-- start of QUOTED TEXT --
For anyone in southern California who had experienced FOMJ (fear of missing Joni) when Brandi Carlile led “Joni jams” with Joni Mitchell last year at the Newport Folk Festival or earlier this year at the Gorge, there was finally an antidote for that. Mitchell was — as hoped — one of the guests at the “Brandi Carlile and Friends” show Saturday night at the Hollywood Bowl, singing her classics “Circle Game, “Ladies of the Canyon” and “Shine” along with the full cast of participants gathered around her.
The guest list was quite expansive beyond the climactic mini-set of Mitchell material, with Annie Lennox making a rare live appearance to join Carlile in dueting on three songs, “Why,” “No More ‘I Love You’s” and the Eurythmics number “Love Is a Stranger.” Lennox expressed gratitude for getting a set-within-a-set, saying she would not be on stage without Carlile, with the latter expressing in turn that she would not be doing anything musically at all without Lennox paving the path.
Other performers who got individual turns in the spotlight before they supported Mitchell at the end included Allison Russell, Lucius, Blake Mills, SistaStrings and Wendy & Lisa.
As the full cast settled in for the final, Mitchell-honoring stretch, the central guest of honor exulted in the accolades. “Thank you for doing this for me. You make me feel so cool!” said Mitchell, grinning.
Mitchell was revealed as the show entered its final stretch when the Bowl stage revolved and she was already seated on a throne, surrounded by the full cast, joining her in being seated on couches, as is customary at “Joni jams,” whether they take place privately at her home near Santa Barbara or, now, publicly at Newport, the Gorge and the Bowl.
“Joni’s a party animal, you guys,” said Carlile. “Joni throws the best parties in Los Angeles.” Mitchell chimed in with assent: “I like to party.”
Referring back to their last appearance together at the Gorge in Washington in the spring, Carlile noted that Mitchell had looked on with a slight look of disapproval, or wonderment, at seeing Carlile drinking straight from the bottle on stage. “What was it you called me?” asked Carlile. “I called you ‘Butch,'” Mitchell responded.
In the case of “Ladies of the Canyon” and “Shine,” those songs had Lennox or Carlile singing co-lead while Mitchell dipped in around them, while the closing “Circle Game” was both a spotlight for Mitchell to take the lead on the verses as well as for a group-sing on the anthemic chorus.
“I promise not to get too used to asking you favors,” said Carlile. “Can we sing my favorite song that you’ve ever written? ‘Shine’?” “Okey-doke,” responded an agreeable Mitchell.
While the crew finished setup, Carlile led Mitchell in telling stories about her being up in Canada for the first time since she suffered a debilitating aneurysm, “and Joni wanted to go to this place called Chatterbox Falls. I can’t believe you trusted me to take you all the way up there, 60 miles,” on a boat. “She is a good boater,” Mitchell avowed of Carlile. “You know, she took the rapids like a champ.”
The night began on a solemn note, with Carlile discussing the tragedy in the Middle East and giving the sold-out audience permission to have both heavy hearts and a sense of celebration, without one canceling out the other as she described “how much we all need tonight.”
-- end of QUOTED TEXT --
-- start of DATA --
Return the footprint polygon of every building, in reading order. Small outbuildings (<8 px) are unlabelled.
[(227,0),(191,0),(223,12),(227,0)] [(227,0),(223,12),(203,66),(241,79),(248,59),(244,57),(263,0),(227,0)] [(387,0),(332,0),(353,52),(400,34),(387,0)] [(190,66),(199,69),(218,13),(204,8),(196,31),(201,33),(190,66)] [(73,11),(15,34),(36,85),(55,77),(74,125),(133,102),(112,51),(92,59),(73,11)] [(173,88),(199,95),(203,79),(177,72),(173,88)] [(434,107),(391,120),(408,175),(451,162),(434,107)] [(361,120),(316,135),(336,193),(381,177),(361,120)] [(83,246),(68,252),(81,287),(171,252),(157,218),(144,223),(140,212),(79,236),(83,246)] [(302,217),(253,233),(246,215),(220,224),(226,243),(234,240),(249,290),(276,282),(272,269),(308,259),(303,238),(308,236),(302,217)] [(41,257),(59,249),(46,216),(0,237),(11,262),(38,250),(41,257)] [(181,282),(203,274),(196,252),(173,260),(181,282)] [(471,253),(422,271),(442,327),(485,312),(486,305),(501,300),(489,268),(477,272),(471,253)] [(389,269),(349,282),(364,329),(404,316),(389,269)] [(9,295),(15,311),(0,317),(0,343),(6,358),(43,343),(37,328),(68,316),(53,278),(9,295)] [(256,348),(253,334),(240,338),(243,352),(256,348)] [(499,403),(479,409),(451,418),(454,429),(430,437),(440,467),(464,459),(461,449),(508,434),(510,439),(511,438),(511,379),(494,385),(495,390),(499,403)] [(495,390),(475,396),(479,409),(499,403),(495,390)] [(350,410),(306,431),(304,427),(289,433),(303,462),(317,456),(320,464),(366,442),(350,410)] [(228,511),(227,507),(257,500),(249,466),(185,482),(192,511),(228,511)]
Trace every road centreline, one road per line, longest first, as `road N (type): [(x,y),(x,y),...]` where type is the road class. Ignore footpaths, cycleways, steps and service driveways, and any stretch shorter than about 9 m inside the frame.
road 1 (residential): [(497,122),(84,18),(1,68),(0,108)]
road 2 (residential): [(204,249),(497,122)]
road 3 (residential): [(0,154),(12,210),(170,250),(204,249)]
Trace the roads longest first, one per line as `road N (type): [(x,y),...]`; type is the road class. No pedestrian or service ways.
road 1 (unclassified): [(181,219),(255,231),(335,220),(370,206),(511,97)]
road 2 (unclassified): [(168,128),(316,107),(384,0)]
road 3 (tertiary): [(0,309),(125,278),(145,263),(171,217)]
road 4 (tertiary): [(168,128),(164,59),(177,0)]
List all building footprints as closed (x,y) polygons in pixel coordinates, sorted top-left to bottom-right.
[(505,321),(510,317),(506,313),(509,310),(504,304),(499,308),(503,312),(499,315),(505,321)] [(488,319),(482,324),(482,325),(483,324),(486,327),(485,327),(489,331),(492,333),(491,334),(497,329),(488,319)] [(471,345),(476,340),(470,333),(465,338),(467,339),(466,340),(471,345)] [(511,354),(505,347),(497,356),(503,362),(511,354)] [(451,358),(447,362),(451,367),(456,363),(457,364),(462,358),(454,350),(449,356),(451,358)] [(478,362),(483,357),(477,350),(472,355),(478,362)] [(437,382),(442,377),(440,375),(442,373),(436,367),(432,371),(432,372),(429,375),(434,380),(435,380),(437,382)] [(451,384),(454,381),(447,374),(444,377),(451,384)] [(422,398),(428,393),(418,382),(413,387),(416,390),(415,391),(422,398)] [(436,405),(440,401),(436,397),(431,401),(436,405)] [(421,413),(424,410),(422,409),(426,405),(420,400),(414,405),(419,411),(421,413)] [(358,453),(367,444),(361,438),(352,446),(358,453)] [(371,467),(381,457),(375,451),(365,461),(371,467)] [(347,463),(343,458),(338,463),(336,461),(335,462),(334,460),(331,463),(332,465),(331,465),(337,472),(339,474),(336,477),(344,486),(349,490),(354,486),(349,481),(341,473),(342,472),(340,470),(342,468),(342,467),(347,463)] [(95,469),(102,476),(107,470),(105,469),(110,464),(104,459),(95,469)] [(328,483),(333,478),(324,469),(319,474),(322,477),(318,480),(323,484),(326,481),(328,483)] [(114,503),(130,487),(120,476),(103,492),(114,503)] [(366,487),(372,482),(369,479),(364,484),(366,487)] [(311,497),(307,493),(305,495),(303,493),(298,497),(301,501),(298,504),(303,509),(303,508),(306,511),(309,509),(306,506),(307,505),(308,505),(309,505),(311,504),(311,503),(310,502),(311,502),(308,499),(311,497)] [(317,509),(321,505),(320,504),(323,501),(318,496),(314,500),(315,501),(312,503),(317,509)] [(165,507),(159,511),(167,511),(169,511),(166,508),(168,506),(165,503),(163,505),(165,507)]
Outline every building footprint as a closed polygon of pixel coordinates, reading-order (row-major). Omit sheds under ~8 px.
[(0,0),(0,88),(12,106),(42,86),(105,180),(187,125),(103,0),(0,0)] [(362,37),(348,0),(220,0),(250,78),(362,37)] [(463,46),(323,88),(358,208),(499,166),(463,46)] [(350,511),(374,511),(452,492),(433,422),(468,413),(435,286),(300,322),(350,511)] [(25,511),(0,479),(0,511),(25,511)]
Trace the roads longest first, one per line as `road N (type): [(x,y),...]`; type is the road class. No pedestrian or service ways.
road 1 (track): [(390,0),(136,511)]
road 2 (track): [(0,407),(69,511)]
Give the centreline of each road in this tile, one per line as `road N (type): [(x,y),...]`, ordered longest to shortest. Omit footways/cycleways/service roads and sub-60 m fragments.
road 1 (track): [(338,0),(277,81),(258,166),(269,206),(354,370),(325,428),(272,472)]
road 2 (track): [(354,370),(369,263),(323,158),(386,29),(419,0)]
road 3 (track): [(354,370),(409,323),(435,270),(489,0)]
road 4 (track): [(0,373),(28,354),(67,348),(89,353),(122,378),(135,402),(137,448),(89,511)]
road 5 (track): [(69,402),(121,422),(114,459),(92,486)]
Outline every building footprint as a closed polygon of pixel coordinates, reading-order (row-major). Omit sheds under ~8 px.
-- end of DATA --
* [WORK TO COMPLETE]:
- A) According to the concert review, what did Mitchell say she had called Carlile at the Gorge?
- B) Which performers does the concert review say got individual turns in the spotlight before supporting Mitchell at the end?
- C) Carry on the concert review from its last sentence.

* [RESULTS IN ORDER]:
- A) She called Carlile "Butch."

- B) Allison Russell, Lucius, Blake Mills, SistaStrings, and Wendy & Lisa.

- C)
“There’s no elegant way to describe the fear and anxiety and anger that we’re all feeling about the devastation in the Middle East. But there’s no honest way forward into an evening of revelry without addressing it. … I understand how much pain the world is in. … For all of my friends out there reeling from the anxiety, the generational fear that this is causing, I want you to know that you’re safe tonight. We should also never underestimate the power of 16,000 collective souls, 16,000 people desperately wanting peace and non-violence. If you can compel your creator in whatever way you can, compel your creator, however you believe, (and) pray for peace and non-violence for Israelis and Palestinians. … Let me and my friends on stage tonight be an elixir for your troubled souls. We came here to you with the only gift that we know how to give, which is music, and we plan to lay it down at your feet. I also want you to know, it’s OK to feel joy tonight. It’s OK to smile and laugh and sing and dance. We’re here collectively to have fun, and to be powerful and innocent together…. That’s our intention tonight — peace.”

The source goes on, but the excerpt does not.